Recently The Nation, an English-based newspaper in Thailand, published an “Open letter to CNN” by Napas Na Pombejra, which set out to reprimand CNN correspondents Dan Rivers and Sarah Snider, citing that “thousands of CNN’s viewers have already begun to question the accuracy and dependability of its reporting.”

The same could be said for the BBC and other news agencies. For those of us living in Thailand it does appear they have resorted to “biased reporting”. Pombejra’s letter reminded CNN’s journalists, reporters, and researchers that they “have a collective responsibility to follow the journalist’s code and ethics to deliver and present facts from all facets of the story, not merely one-sided, shallow and sensational half-truths.”

What the writer was concerned about was this: “Statements seem to have been solely taken from the anti-government protest leaders or their sympathisers,” and complained that “details about the government’s position have come from secondary resources…No direct interviews with government officials have been shown; no interviews or witness statements from Bangkok residents or civilians unaffiliated with the protesters, particularly those who have been harassed by or suffered at the hands of the protesters, have been circulated.”

The main thrust of the piece noted that: “Rivers and Snider’s choice of sensational vocabulary and terminology in every newscast, and choice of images to broadcast, has resulted in law-abiding soldiers and the heavily-pressured Thai government being painted in a negative, harsh and oppressive light…”

The Economist, while not exactly favourable in this country for its own slant on Thailand’s problems pointed out that: “[Thailand] is also counting the economic cost of the worst political violence in decades. GDP grew by 12% in the first quarter as exports rebounded. Now growth faces threats on three fronts: the uncertainty roiling the global economy; a slump in domestic demand; and the damage television pictures of Bangkok as a war-zone have done to Thailand’s important tourism industry. With the economy stuttering, the social and class divisions that emerged during the confrontation will be even harder to heal.”

Maybe, but Thailand’s prime minister Abhisit, at the end of an “acrimonious two-day censure debate” made a desperate call for reconciliation. But his course of treatment included bringing ousted prime minister Thaksin Shinawatra to justice. The Department of Special Investigation (DSI) is to circulate copies of his arrest warrant on terrorism charges, with copies distributed to 187 Interpol member countries asking them to help capture him.

The Economist’s take, that Kasit Piromya, Thailand’s foreign minister, has complained that other countries are not helping Thailand to catch a “bloody terrorist”, despite a 2008 court conviction for corruption.
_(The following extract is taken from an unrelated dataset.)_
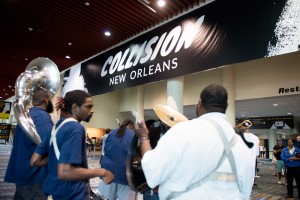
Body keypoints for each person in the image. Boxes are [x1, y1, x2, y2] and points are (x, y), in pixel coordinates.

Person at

It notes that Interpol reveals that he is still not on its fugitive list.

Reuters reports that: “Calm has returned since troops forcibly dislodged protesters demanding immediate elections from their fortified encampment in ritzy central Bangkok on May 19, providing a window of opportunity to dip back into what had been one of Asia’s hottest emerging markets,” but that “Thailand remains fundamentally divided between what some analysts see as a peasant and proletariat movement largely backing ex-prime minister Thaksin Shinawatra and what they call an aristocratic “establishment elite” of royalists, military brass, bureaucrats and the educated middle class.”

In recent times, a number of media commentaries have predicted similar eruptions of social unrest, almost in revolutionary dimensions, as a direct result of the economic crisis, with warnings that Europe will suffer the return of nationalist tensions and the emergence of fascist movements.

This was backed up by historian Simon Schama of the Financial Times, who stated last month: “Far be it for me to make a dicey situation dicier but you can’t smell the sulphur in the air right now and not think we might be on the threshold of an age of rage…in Europe and America there is a distinct possibility of a long hot summer of social umbrage.”

So Thailand’s unique brand of unrest is not isolated in the world’s social pathology of today. And Ko Chang, an island a million miles away from “sulphur in the air”, is still as much an attraction for tourists as it always was.